*** Opening Passage provided ***
Cooper: That must have been a shock—performing surgery when everything went black.
Bernbeck: I felt as though God was in there helping me the whole time. He had me there for a reason.
You’re going to have certain things that are not under your control, and you just have to trust that they’re going to go well in the end. And, as it turned out, this surgery did. The patient did fantastically well. I heard later he was walking on the repaired leg. It’ll take a few months before it gets a solid union, but probably a month or so from now I expect him to be healed.
Cooper: Did you find any religious conflicts in the region? Any resistance to your medical services as a Christian organization?
Bernbeck: I saw the opposite, actually. We had Muslims and a Jewish guy in our group. In fact, all different religions were serving. Mercy Ships is mostly a Christian organization, but we’re open to anyone.
We would also pray quite a bit with our patients. Even if you asked Muslim patients, “Would it be all right with you to pray in the name of Jesus?” They’d say, “Fine, yeah, I can use all the help I can get.” I was pleasantly surprised by how friendly and open-minded people were.
Chappell: Have you been doing this sort of work for a long time?
Bernbeck: I just started doing this about two years ago, but I’m hooked. I love it. It’s given my life great purpose. I’m now trying to engage my family in this mission, too. In a few weeks I’ll be taking my son to the Dominican Republic and Haiti. I think it’s important for him to visit those places and understand just how lucky we are. We shouldn’t take for granted what a great country we live in.
Chappell: What are the language barriers you confronted during your work?
Bernbeck: The language spoken in Sierra Leone is called Krio. It’s basically a Creole form of the English language. When it’s slowed down, I can get it. They might say something like, “Me gladdy,” which means, “I’m happy.”
Chappell: Are interpreters available?
Bernbeck: Yes. Locals are hired to do various tasks on the ship, including interpreting.
Cooper: Do doctors have to pay their own way on these excursions?
*** Closing Passage provided ***
*** Opening Data section ***
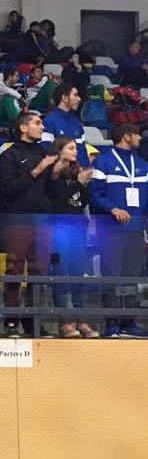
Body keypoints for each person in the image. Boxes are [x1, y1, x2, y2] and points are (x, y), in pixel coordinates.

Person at [0, 112, 56, 338]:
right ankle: (12, 322)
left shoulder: (45, 153)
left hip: (43, 221)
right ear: (23, 128)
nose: (42, 127)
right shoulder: (10, 155)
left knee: (39, 274)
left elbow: (51, 189)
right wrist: (36, 171)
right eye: (37, 123)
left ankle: (35, 322)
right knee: (14, 272)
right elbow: (8, 190)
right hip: (18, 220)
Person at [89, 123, 148, 338]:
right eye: (137, 135)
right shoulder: (103, 162)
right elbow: (94, 195)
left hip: (136, 229)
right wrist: (112, 209)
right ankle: (111, 322)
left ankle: (129, 322)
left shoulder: (142, 164)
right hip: (110, 230)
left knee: (132, 275)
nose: (140, 139)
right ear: (126, 136)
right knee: (111, 275)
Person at [46, 137, 97, 338]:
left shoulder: (77, 173)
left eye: (76, 148)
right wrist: (78, 184)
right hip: (59, 229)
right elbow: (57, 202)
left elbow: (84, 201)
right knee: (62, 273)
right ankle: (65, 321)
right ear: (59, 151)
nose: (76, 151)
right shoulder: (52, 175)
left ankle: (81, 319)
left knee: (79, 274)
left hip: (78, 228)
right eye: (71, 148)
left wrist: (83, 185)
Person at [41, 82, 89, 167]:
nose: (79, 99)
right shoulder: (48, 122)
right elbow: (46, 151)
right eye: (75, 95)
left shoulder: (77, 122)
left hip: (79, 172)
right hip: (60, 172)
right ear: (65, 98)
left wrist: (85, 169)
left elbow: (82, 151)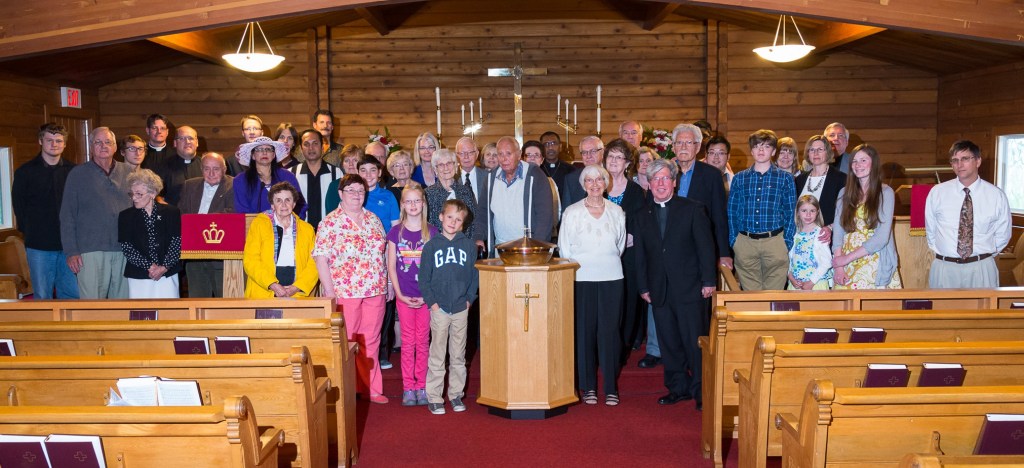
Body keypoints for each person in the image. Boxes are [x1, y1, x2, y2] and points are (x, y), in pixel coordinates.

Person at [633, 159, 716, 410]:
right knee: (669, 343)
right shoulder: (640, 215)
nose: (660, 183)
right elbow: (640, 255)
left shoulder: (692, 209)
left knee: (695, 343)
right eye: (655, 179)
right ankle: (678, 387)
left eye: (665, 178)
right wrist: (643, 286)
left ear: (674, 182)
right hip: (659, 290)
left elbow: (705, 248)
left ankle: (702, 391)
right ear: (648, 183)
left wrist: (709, 281)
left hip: (690, 288)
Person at [314, 174, 390, 404]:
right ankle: (347, 390)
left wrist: (387, 284)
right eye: (351, 190)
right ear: (340, 194)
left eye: (361, 190)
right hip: (345, 292)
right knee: (346, 341)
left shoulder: (374, 219)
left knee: (371, 340)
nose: (357, 195)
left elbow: (383, 252)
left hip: (375, 289)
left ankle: (372, 389)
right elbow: (320, 258)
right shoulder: (330, 222)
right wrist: (329, 290)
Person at [559, 165, 626, 406]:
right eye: (590, 180)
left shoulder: (617, 211)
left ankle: (610, 387)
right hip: (581, 278)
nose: (595, 184)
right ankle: (587, 387)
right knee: (585, 333)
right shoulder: (572, 212)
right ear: (583, 184)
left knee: (610, 333)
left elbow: (619, 245)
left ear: (606, 183)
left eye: (599, 179)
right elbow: (564, 248)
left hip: (611, 278)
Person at [419, 199, 479, 415]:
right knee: (437, 354)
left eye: (459, 219)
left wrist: (469, 299)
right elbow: (424, 279)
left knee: (458, 355)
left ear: (463, 224)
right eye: (450, 217)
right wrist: (433, 304)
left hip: (461, 308)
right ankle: (434, 396)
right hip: (440, 309)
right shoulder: (431, 246)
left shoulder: (469, 246)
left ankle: (455, 395)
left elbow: (474, 276)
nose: (453, 222)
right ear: (441, 217)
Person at [925, 140, 1011, 288]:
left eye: (965, 159)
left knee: (984, 311)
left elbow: (1003, 235)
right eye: (955, 160)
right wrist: (947, 253)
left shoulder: (996, 195)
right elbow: (931, 232)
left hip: (981, 268)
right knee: (943, 311)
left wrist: (982, 256)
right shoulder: (937, 192)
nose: (959, 164)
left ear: (978, 161)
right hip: (945, 268)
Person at [60, 127, 132, 299]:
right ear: (91, 147)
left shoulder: (129, 173)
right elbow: (67, 216)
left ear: (115, 147)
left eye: (108, 142)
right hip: (90, 251)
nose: (103, 146)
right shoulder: (77, 174)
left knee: (123, 305)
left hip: (124, 249)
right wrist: (71, 251)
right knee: (92, 305)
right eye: (98, 142)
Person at [12, 123, 79, 299]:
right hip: (39, 245)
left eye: (58, 141)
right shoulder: (25, 172)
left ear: (64, 144)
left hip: (69, 246)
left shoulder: (74, 172)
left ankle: (69, 328)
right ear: (41, 141)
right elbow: (19, 207)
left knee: (72, 294)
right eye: (49, 140)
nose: (54, 144)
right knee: (42, 296)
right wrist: (33, 231)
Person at [386, 184, 438, 407]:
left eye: (417, 201)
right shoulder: (395, 232)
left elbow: (437, 268)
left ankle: (423, 386)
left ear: (423, 204)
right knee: (408, 342)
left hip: (426, 297)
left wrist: (429, 296)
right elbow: (391, 265)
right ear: (402, 205)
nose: (413, 205)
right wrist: (399, 294)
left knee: (423, 341)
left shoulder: (432, 232)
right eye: (409, 201)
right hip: (404, 296)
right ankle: (409, 386)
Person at [728, 129, 796, 291]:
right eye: (757, 146)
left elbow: (790, 212)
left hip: (775, 241)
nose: (760, 150)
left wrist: (786, 242)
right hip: (745, 242)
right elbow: (732, 211)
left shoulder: (785, 178)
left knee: (773, 296)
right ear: (751, 150)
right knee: (751, 299)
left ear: (773, 151)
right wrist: (734, 240)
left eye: (766, 146)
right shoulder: (740, 178)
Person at [832, 144, 902, 289]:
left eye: (863, 160)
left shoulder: (885, 193)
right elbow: (838, 232)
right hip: (845, 264)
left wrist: (846, 258)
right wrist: (839, 265)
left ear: (874, 163)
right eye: (855, 161)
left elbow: (882, 237)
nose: (858, 165)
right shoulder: (844, 193)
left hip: (874, 261)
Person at [602, 139, 646, 358]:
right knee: (606, 302)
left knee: (627, 301)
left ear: (628, 163)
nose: (614, 161)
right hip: (600, 256)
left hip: (628, 256)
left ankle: (623, 347)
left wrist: (631, 237)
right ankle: (604, 345)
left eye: (619, 157)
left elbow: (641, 223)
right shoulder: (595, 187)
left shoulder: (636, 191)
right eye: (611, 156)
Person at [242, 182, 318, 298]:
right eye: (278, 200)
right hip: (264, 292)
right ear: (272, 205)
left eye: (288, 200)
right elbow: (251, 260)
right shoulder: (259, 224)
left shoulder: (307, 229)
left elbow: (314, 263)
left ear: (294, 203)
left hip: (297, 293)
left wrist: (296, 287)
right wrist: (273, 285)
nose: (283, 205)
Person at [481, 136, 555, 252]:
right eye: (500, 154)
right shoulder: (490, 179)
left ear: (519, 154)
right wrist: (479, 237)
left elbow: (545, 216)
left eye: (508, 154)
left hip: (529, 250)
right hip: (500, 249)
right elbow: (483, 212)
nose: (504, 159)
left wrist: (537, 247)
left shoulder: (535, 175)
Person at [177, 152, 234, 298]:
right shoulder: (189, 185)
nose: (211, 173)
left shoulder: (234, 185)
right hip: (194, 256)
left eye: (216, 169)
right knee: (197, 300)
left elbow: (232, 215)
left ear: (224, 169)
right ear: (201, 169)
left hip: (222, 256)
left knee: (225, 303)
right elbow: (181, 214)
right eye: (207, 169)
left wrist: (200, 224)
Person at [118, 169, 182, 298]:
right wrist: (150, 266)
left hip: (167, 274)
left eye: (139, 194)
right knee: (141, 314)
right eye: (132, 194)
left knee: (169, 313)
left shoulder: (172, 212)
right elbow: (127, 247)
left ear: (153, 193)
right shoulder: (125, 216)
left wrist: (164, 267)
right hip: (139, 275)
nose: (134, 198)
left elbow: (176, 243)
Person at [233, 136, 306, 217]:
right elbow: (242, 212)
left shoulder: (287, 176)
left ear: (274, 155)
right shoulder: (240, 180)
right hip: (254, 227)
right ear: (253, 155)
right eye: (259, 149)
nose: (265, 153)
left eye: (268, 149)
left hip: (286, 227)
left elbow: (300, 205)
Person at [425, 149, 483, 243]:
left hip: (464, 245)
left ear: (456, 166)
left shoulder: (466, 191)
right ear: (435, 169)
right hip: (437, 246)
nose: (446, 168)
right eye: (441, 165)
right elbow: (428, 225)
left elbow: (473, 222)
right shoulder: (428, 193)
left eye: (449, 163)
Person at [289, 129, 342, 230]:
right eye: (306, 144)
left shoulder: (337, 173)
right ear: (301, 148)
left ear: (322, 147)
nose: (311, 148)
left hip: (329, 233)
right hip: (300, 234)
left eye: (315, 143)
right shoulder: (291, 173)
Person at [795, 135, 846, 229]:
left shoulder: (841, 179)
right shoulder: (799, 180)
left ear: (828, 152)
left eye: (820, 149)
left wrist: (830, 228)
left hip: (827, 237)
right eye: (812, 150)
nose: (815, 153)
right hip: (800, 236)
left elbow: (846, 212)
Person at [787, 195, 833, 290]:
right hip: (795, 285)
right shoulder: (793, 234)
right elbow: (789, 260)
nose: (808, 215)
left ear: (817, 212)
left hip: (816, 285)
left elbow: (827, 261)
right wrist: (790, 276)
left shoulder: (820, 234)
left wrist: (811, 282)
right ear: (798, 212)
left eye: (812, 211)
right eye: (804, 211)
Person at [158, 126, 203, 205]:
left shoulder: (206, 165)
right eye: (182, 138)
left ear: (197, 142)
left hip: (201, 215)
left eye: (191, 138)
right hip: (174, 214)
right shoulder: (163, 166)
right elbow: (157, 195)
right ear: (175, 143)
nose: (187, 142)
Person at [523, 140, 561, 232]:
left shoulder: (549, 182)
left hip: (541, 233)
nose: (532, 158)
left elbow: (556, 212)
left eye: (536, 155)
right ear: (522, 159)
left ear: (542, 160)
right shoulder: (516, 180)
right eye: (528, 155)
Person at [561, 136, 604, 211]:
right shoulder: (571, 179)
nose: (588, 156)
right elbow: (566, 212)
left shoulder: (611, 176)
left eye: (593, 151)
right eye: (584, 152)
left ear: (602, 152)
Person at [455, 137, 488, 207]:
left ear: (477, 154)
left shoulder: (487, 177)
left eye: (470, 152)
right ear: (456, 155)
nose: (466, 157)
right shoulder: (452, 178)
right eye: (462, 153)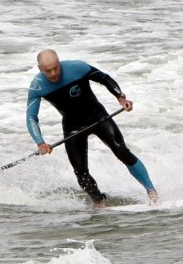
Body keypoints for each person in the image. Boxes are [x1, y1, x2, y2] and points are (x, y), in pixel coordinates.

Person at [26, 49, 159, 208]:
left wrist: (121, 97)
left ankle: (152, 192)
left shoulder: (77, 67)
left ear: (59, 63)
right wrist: (40, 142)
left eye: (56, 68)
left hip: (98, 117)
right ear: (40, 69)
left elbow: (104, 78)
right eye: (48, 71)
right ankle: (99, 202)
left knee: (122, 151)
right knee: (81, 172)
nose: (54, 73)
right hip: (73, 126)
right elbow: (31, 118)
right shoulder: (37, 87)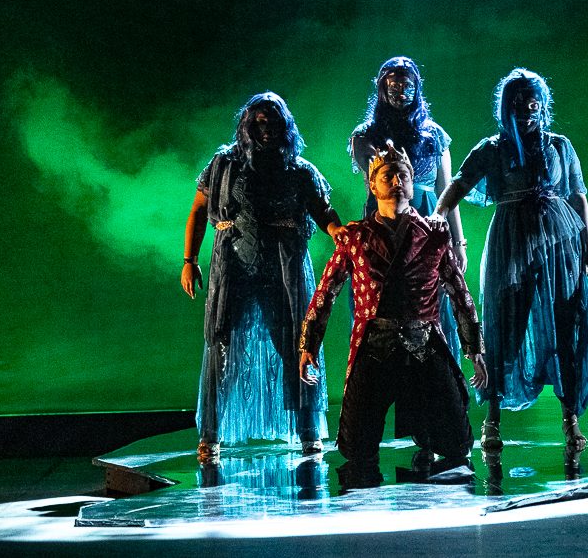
*** Closing Data section ***
Pick up the interview about Bernbeck's surgical work with Mercy Ships where it stops and continue it.

Bernbeck: We had to pay for the flight to get there. We had to pay crew fees on the ship, too. Each day we’re there, we pay a certain amount of money that covers our room and food.
We also do our own cleaning. There is no cabin service. The cafeteria does have a kitchen staff, but the ship is completely run by volunteers. Even the captain is a volunteer. He’s been doing this job for five years, and the whole enterprise is funded by donations.
Chappell: What about equipment failures? In this country, when something breaks, you just go down the hall and replace it. But if you’re on a boat—
Bernbeck: We fly in a technician to fix the broken equipment and have a new part shipped in. The technician will probably be with us for a week before he’s able to figure out what needs to be done and how to actually fix the problem. You do what you have to do.
Cooper: You must be acutely aware, while doing work like this, of all of the cultural and economic differences between the United States and some of these other countries. It must give you a great sense of perspective.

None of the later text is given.